Сказав это, я замолчал и посветил ему в лицо фонарем. Он стоял передо мною, ярко освещенный на фоне непроницаемого мрака ночи и медленно падающего снега, окаменев от неожиданности, с двумя саквояжами в руках, точно осел, навьюченный двумя кладями, а его разинутый рот зиял, точно дуло мушкетона. Мне еще не приходилось видеть лица, которое словно нарочно создано было, чтобы выражать удивление, выражать как нельзя лучше, и лицо это соблазнило меня, как соблазняет пианиста раскрытое фортепиано.

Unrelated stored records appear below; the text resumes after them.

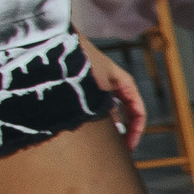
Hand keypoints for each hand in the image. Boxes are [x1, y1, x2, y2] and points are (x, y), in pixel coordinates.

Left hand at [78, 36, 146, 152]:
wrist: (54, 43)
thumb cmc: (80, 62)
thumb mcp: (97, 90)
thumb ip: (107, 111)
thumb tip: (114, 131)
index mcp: (124, 83)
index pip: (138, 112)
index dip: (136, 132)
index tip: (128, 148)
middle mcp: (112, 84)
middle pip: (122, 114)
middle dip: (119, 132)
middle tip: (113, 150)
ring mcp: (96, 85)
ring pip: (106, 111)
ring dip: (103, 127)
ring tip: (96, 141)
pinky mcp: (81, 87)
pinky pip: (91, 107)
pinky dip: (90, 119)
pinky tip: (81, 129)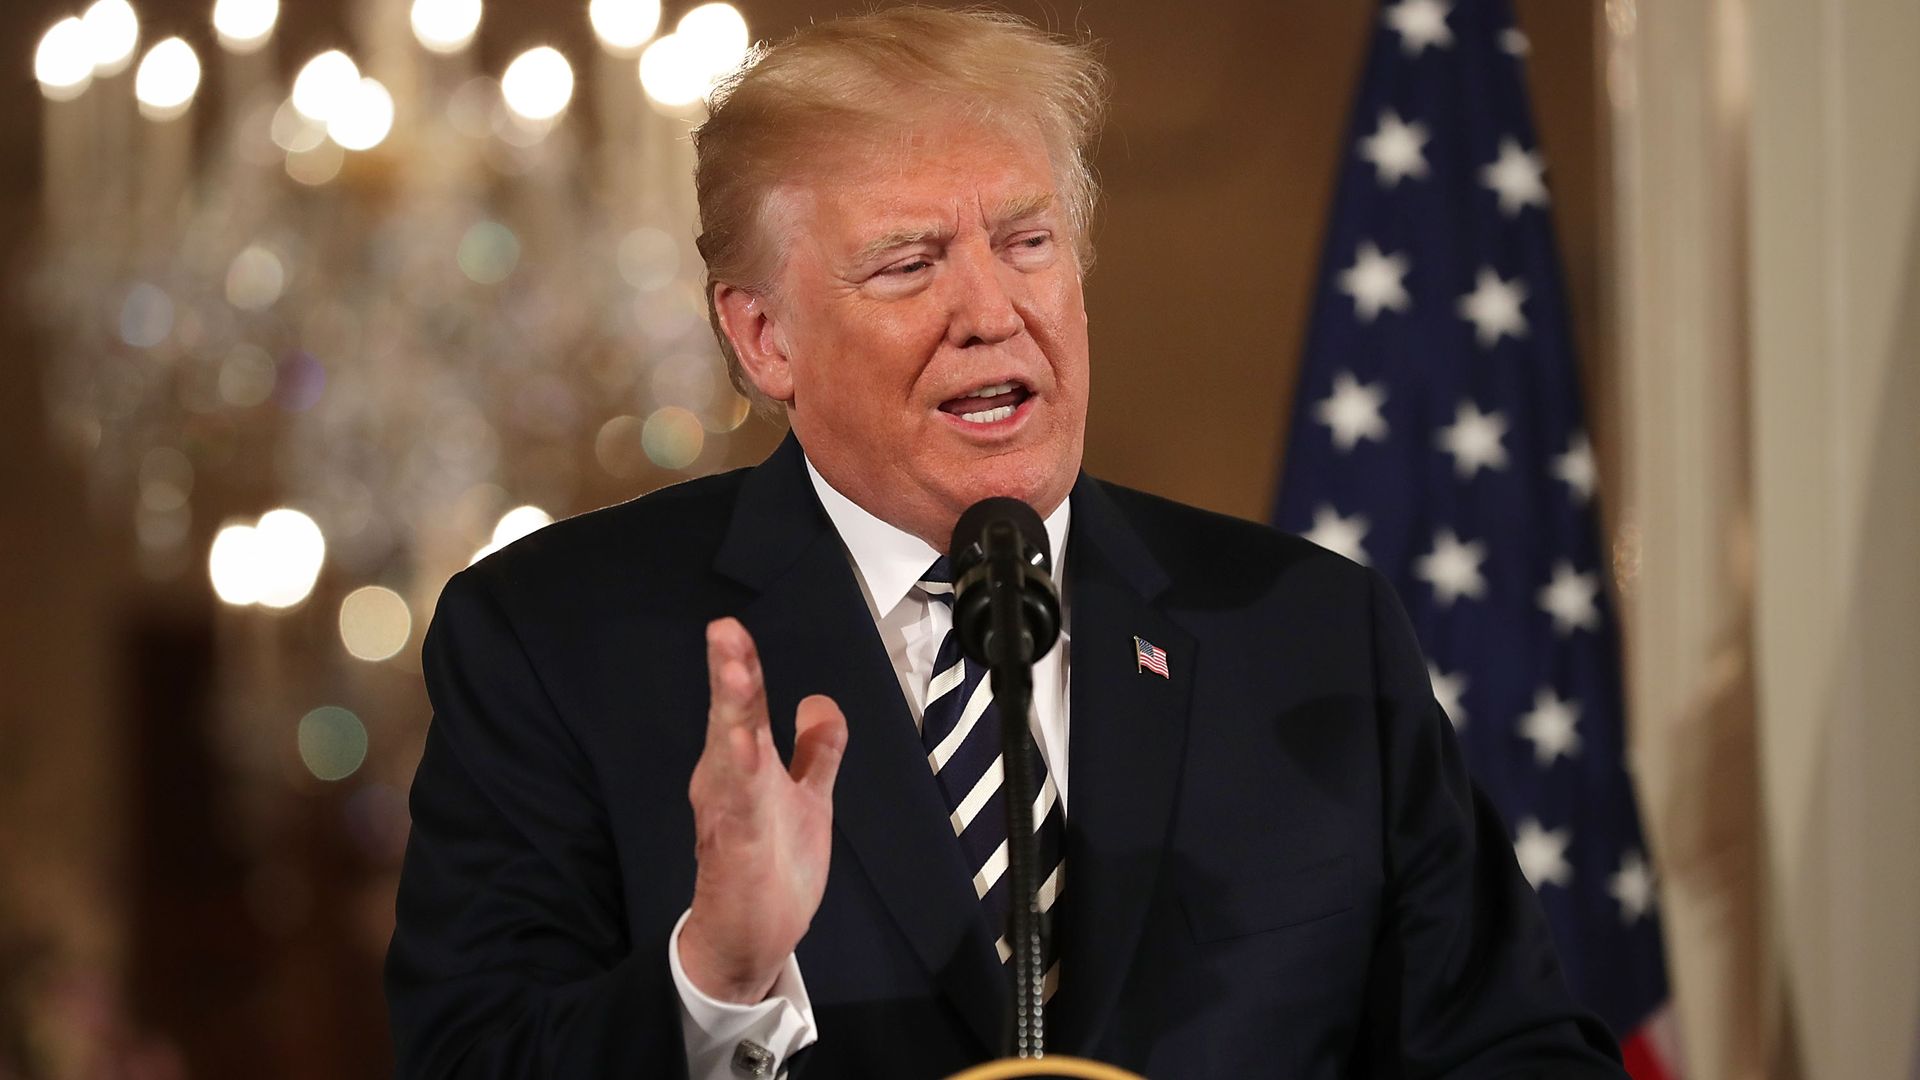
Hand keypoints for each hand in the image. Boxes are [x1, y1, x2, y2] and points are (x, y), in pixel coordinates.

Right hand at [679, 617, 847, 1002]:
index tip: (731, 626)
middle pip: (731, 721)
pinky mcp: (737, 853)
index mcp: (744, 766)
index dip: (742, 666)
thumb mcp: (808, 797)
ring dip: (732, 718)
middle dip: (729, 676)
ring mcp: (732, 816)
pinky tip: (745, 752)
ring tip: (734, 677)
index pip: (746, 706)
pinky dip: (741, 783)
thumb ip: (816, 750)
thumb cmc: (774, 864)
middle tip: (724, 631)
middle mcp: (729, 783)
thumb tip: (820, 700)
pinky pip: (739, 814)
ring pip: (730, 759)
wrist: (752, 937)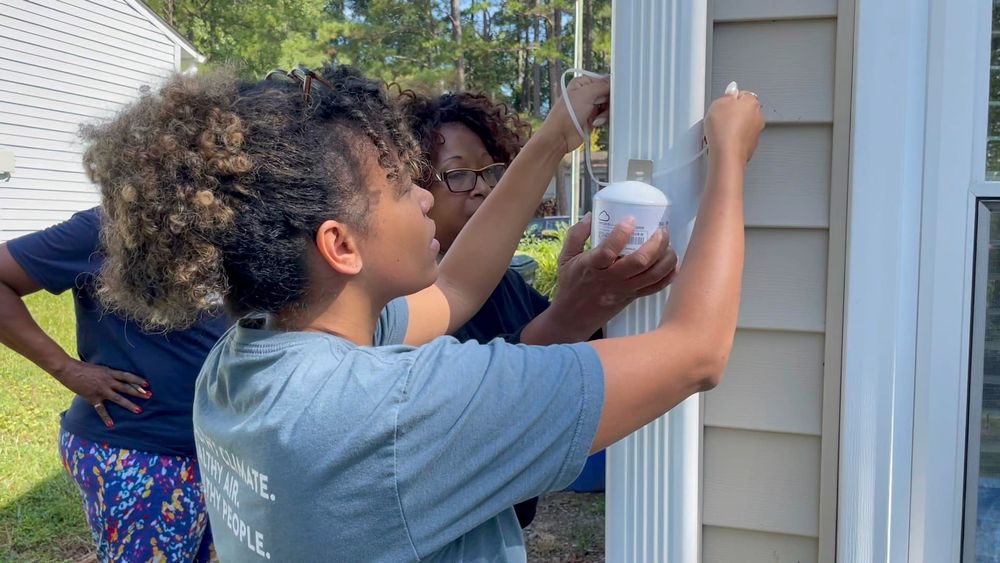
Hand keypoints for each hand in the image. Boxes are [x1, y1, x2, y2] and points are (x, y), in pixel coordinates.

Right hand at [52, 359, 149, 427]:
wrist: (69, 370)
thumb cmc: (83, 368)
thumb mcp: (100, 368)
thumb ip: (108, 373)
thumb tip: (116, 377)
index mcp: (110, 372)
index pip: (127, 376)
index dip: (138, 380)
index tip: (147, 384)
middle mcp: (108, 381)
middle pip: (126, 387)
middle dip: (139, 392)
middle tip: (150, 396)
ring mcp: (101, 390)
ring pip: (118, 398)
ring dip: (129, 404)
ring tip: (139, 410)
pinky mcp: (93, 397)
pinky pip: (101, 409)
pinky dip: (106, 417)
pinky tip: (111, 425)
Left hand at [539, 75, 610, 154]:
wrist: (561, 136)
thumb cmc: (565, 115)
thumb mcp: (585, 94)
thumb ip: (601, 85)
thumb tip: (612, 82)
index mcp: (582, 84)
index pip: (602, 80)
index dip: (609, 87)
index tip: (612, 93)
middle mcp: (585, 94)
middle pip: (607, 94)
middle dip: (607, 102)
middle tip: (602, 106)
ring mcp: (589, 107)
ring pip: (608, 106)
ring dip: (605, 112)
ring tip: (597, 118)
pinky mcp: (592, 118)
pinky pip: (605, 116)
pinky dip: (603, 119)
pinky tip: (595, 122)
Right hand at [548, 214, 678, 333]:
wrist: (573, 317)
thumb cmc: (570, 284)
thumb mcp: (565, 257)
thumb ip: (576, 234)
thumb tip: (592, 216)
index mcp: (591, 267)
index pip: (608, 251)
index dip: (621, 234)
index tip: (630, 220)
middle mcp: (610, 279)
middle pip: (639, 262)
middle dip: (656, 243)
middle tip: (660, 230)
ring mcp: (624, 290)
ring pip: (652, 274)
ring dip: (666, 258)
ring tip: (668, 244)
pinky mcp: (632, 297)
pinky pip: (656, 288)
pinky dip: (668, 276)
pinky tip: (673, 263)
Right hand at [704, 89, 764, 162]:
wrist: (727, 154)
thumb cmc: (725, 129)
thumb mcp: (719, 103)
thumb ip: (727, 95)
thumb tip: (731, 91)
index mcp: (752, 102)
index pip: (742, 95)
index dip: (729, 99)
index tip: (722, 104)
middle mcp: (758, 117)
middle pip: (743, 111)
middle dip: (732, 114)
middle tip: (719, 118)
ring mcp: (755, 133)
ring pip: (742, 126)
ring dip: (732, 127)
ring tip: (720, 131)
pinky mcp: (750, 146)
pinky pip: (740, 138)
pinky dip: (733, 139)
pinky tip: (723, 141)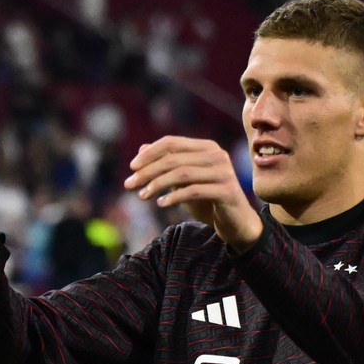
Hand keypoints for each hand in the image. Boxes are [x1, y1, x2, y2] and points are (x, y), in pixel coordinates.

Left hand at [125, 137, 262, 252]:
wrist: (234, 221)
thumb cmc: (206, 198)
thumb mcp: (183, 180)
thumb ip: (166, 164)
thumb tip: (142, 149)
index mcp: (206, 147)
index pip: (172, 142)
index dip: (150, 154)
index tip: (132, 167)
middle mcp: (217, 155)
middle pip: (174, 158)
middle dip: (148, 171)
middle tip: (129, 185)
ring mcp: (224, 172)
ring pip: (182, 173)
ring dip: (157, 184)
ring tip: (142, 196)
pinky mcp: (227, 191)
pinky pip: (194, 191)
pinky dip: (174, 197)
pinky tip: (160, 203)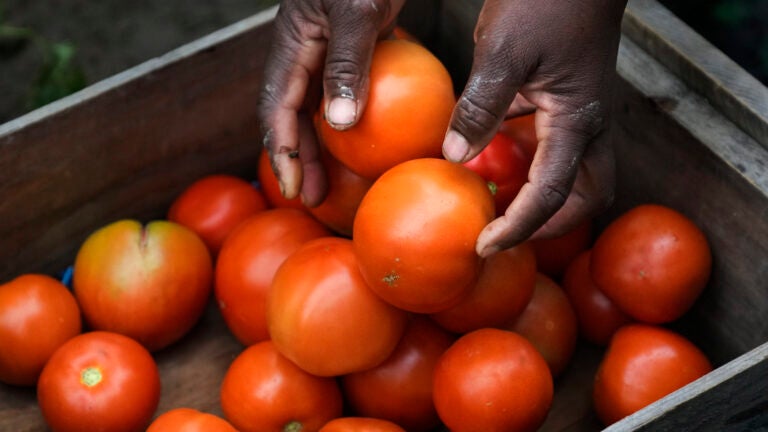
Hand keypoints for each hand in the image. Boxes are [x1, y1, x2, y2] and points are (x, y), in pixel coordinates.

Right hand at [256, 0, 404, 206]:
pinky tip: (369, 141)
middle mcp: (305, 49)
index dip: (281, 150)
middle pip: (293, 113)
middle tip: (311, 198)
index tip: (293, 187)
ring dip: (324, 145)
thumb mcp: (358, 10)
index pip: (276, 105)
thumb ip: (347, 63)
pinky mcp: (356, 47)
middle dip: (298, 157)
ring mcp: (329, 49)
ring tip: (334, 182)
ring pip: (319, 106)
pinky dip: (353, 119)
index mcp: (292, 41)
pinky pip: (348, 91)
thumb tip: (338, 125)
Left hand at [442, 0, 626, 256]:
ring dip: (550, 199)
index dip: (520, 227)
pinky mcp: (573, 100)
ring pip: (582, 174)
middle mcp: (590, 124)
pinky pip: (562, 147)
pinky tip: (502, 160)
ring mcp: (585, 112)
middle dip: (551, 224)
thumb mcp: (503, 52)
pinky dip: (538, 165)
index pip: (553, 194)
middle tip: (506, 233)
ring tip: (505, 207)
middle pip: (588, 196)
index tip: (484, 246)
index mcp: (577, 121)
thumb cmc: (546, 0)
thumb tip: (456, 156)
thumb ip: (481, 107)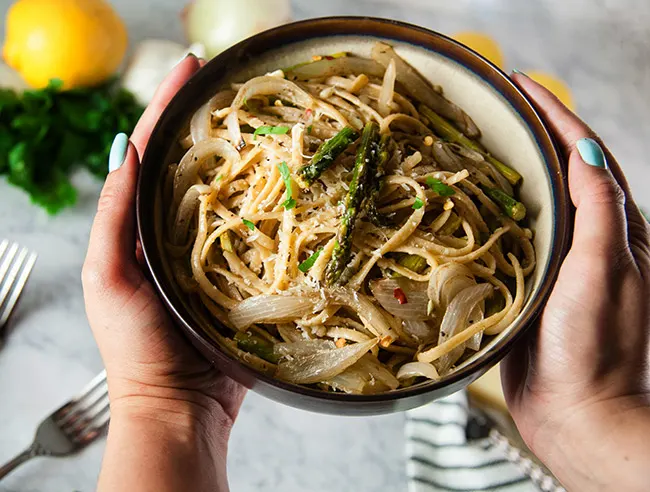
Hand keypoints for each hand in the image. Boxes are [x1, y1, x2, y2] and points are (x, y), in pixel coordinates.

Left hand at [82, 55, 245, 490]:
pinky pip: (262, 230)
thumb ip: (114, 220)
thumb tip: (127, 151)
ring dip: (247, 157)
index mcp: (143, 225)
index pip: (153, 151)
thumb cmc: (138, 349)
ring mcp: (217, 250)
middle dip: (212, 120)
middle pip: (196, 163)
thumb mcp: (109, 281)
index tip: (194, 66)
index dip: (169, 105)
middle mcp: (180, 230)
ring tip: (269, 120)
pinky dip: (275, 204)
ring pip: (234, 193)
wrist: (182, 405)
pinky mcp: (247, 273)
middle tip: (238, 83)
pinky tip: (292, 183)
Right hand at [502, 74, 649, 489]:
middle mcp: (588, 240)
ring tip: (477, 142)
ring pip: (534, 201)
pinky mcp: (530, 284)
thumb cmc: (596, 347)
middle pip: (560, 170)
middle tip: (494, 106)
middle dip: (532, 132)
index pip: (586, 156)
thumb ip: (599, 211)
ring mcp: (558, 262)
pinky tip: (467, 203)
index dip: (555, 115)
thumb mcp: (605, 271)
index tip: (521, 85)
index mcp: (615, 229)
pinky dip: (492, 211)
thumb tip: (585, 150)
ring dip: (510, 167)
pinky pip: (511, 236)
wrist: (578, 413)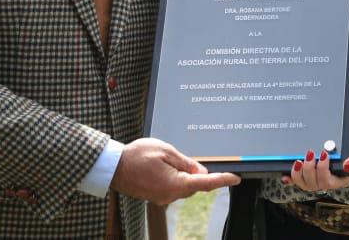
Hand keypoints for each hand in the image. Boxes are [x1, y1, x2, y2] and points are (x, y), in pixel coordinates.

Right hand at [110, 138, 239, 204]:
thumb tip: (201, 170)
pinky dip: (176, 177)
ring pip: (184, 185)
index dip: (222, 180)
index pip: (205, 182)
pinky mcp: (156, 196)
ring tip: (169, 158)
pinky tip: (165, 166)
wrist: (113, 167)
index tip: (235, 178)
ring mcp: (162, 198)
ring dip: (185, 174)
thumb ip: (186, 162)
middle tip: (192, 157)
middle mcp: (170, 195)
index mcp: (175, 184)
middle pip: (195, 184)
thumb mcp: (166, 151)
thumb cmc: (136, 156)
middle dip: (198, 172)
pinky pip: (173, 187)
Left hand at [283, 131, 348, 191]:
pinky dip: (291, 178)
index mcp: (341, 178)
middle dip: (308, 170)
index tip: (323, 154)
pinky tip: (285, 176)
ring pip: (305, 184)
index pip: (328, 181)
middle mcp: (329, 179)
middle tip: (310, 153)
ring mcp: (318, 176)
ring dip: (298, 174)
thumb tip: (348, 165)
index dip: (321, 171)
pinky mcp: (310, 170)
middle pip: (314, 184)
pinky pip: (299, 179)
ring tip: (298, 161)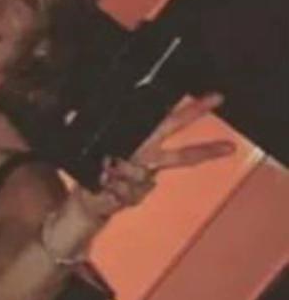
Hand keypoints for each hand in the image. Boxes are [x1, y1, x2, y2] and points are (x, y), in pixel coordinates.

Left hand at [75, 93, 235, 220]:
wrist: (86, 200)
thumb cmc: (94, 168)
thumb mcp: (87, 141)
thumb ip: (84, 125)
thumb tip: (72, 113)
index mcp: (143, 142)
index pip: (171, 123)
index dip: (192, 110)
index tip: (215, 98)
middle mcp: (148, 162)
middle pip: (180, 156)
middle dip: (203, 150)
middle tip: (227, 147)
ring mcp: (143, 183)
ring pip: (144, 175)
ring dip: (122, 172)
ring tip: (105, 169)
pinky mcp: (133, 199)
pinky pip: (128, 192)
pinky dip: (113, 187)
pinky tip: (104, 184)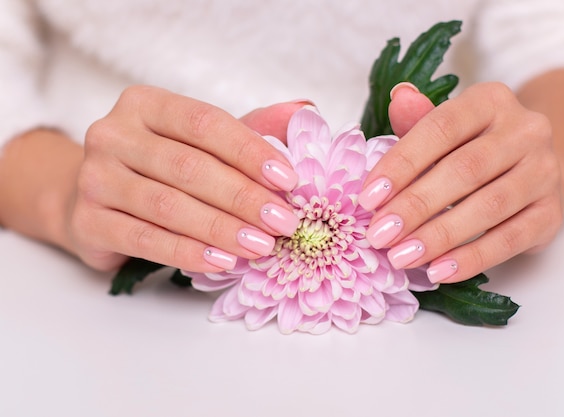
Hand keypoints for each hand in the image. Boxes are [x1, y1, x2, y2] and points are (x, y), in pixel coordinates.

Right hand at [69, 85, 306, 271]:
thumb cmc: (163, 166)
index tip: (289, 180)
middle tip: (283, 222)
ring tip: (261, 246)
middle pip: (188, 166)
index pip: (204, 123)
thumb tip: (306, 111)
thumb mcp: (206, 140)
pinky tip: (221, 262)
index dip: (250, 152)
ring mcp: (95, 178)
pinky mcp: (87, 221)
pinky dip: (186, 252)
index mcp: (145, 104)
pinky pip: (143, 239)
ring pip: (167, 205)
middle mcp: (112, 134)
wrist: (95, 196)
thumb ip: (253, 127)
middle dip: (243, 197)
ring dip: (221, 228)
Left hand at [359, 82, 562, 283]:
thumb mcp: (447, 129)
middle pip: (465, 170)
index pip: (441, 128)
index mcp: (490, 101)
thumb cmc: (474, 149)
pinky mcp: (552, 213)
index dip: (401, 164)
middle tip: (379, 234)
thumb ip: (419, 120)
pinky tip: (439, 271)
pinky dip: (472, 258)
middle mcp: (525, 131)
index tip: (368, 198)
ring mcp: (543, 172)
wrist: (536, 170)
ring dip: (439, 236)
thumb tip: (398, 97)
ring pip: (489, 207)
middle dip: (415, 205)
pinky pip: (511, 239)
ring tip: (402, 257)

— Ничего подобного, Роули, — продолжал я заунывным голосом. — Это всего лишь видимость, пустая видимость. На самом деле я бездомный, гонимый скиталец, которому всякую минуту грозит погибель. Едва ли не каждый житель Англии мне враг. С этого часа я расстаюсь со своим именем, со своим титулом; я становлюсь человеком без имени, ибо имя мое объявлено вне закона. Моя свобода, самая жизнь моя висят на волоске. Ежели ты последуешь за мною, ты обрекаешь и себя тем же опасностям — тебя станут выслеживать, ты должен будешь скрываться под вымышленным именем, идти на всяческий обман и, быть может, разделить судьбу убийцы, за голову которого уже назначена цена.
До этой минуты лицо Роули, против ожидания, становилось все более и более трагически изумленным, на него, право же, стоило посмотреть, но при последних моих словах он внезапно просиял.
— А я ни капельки не боюсь! — сказал он, прыснул и продолжал, давясь от смеха. — Я ж так и знал с самого начала!
Мне захотелось его поколотить. Но я хватил через край, и пришлось теперь пустить в ход все свое красноречие и добрые две мили, чуть не полчаса, убеждать его, что все сказанное не выдумка и не преувеличение. Я так увлекся описанием нынешних опасностей, что совсем перестал заботиться о дальнейшей безопасности, и не только рассказал ему про Гогла, но не удержался и выложил все про гуртовщиков, а под конец проболтался и о том, что я наполеоновский солдат и военнопленный.
Когда я начинал разговор, все это отнюдь не входило в мои намерения: длинный язык — всегдашний мой враг. Мне кажется, это самый излюбленный судьбою недостаток. Ну кто из вас, людей благоразумных, мог бы поступить так безрассудно и вместе так мудро: довериться мальчишке, у которого и молоко-то на губах еще не обсохло? Но разве я потом хоть раз об этом пожалел? Препоны, стоявшие на моем пути, были таковы, что ни один советчик не оказался бы лучше этого зеленого юнца. Зачатки зрелого здравого смысла освещались у него последними отблесками детского воображения, и он способен был предаться мне с той беззаветностью, с какой подростки предаются игре. Роули был словно нарочно создан для меня. Его безмерно манила всевозможная романтика, и втайне он преклонялся перед всеми солдатами и преступниками. Он прихватил с собою в путь дешевое издание жизни Уоллеса[49] и несколько таких же грошовых выпусков «Записок старого судьи», принадлежащих перу стенографа Гарни, и этот выбор как нельзя лучше раскрывал его внутренний облик. Вообразите же, сколь воодушевили этого пылкого юнца открывшиеся перед ним горизонты. Быть слугой и спутником беглеца, солдата и убийцы — и все в одном лице, постоянно прибегать к всевозможным уловкам, маскараду, прикрываться вымышленными именами, одеться оболочкою полуночной тьмы и тайны — оболочкою столь плотной, что хоть ножом ее режь, — все это, конечно же, манило его куда сильнее вкусной и сытной пищи, хоть он и не дурак был поесть и был, можно даже сказать, обжора. Меня же — средоточие и источник всей этой романтики — он отныне воистину боготворил и скорее пожертвовал бы собственной рукою, нежели отказался от чести мне служить.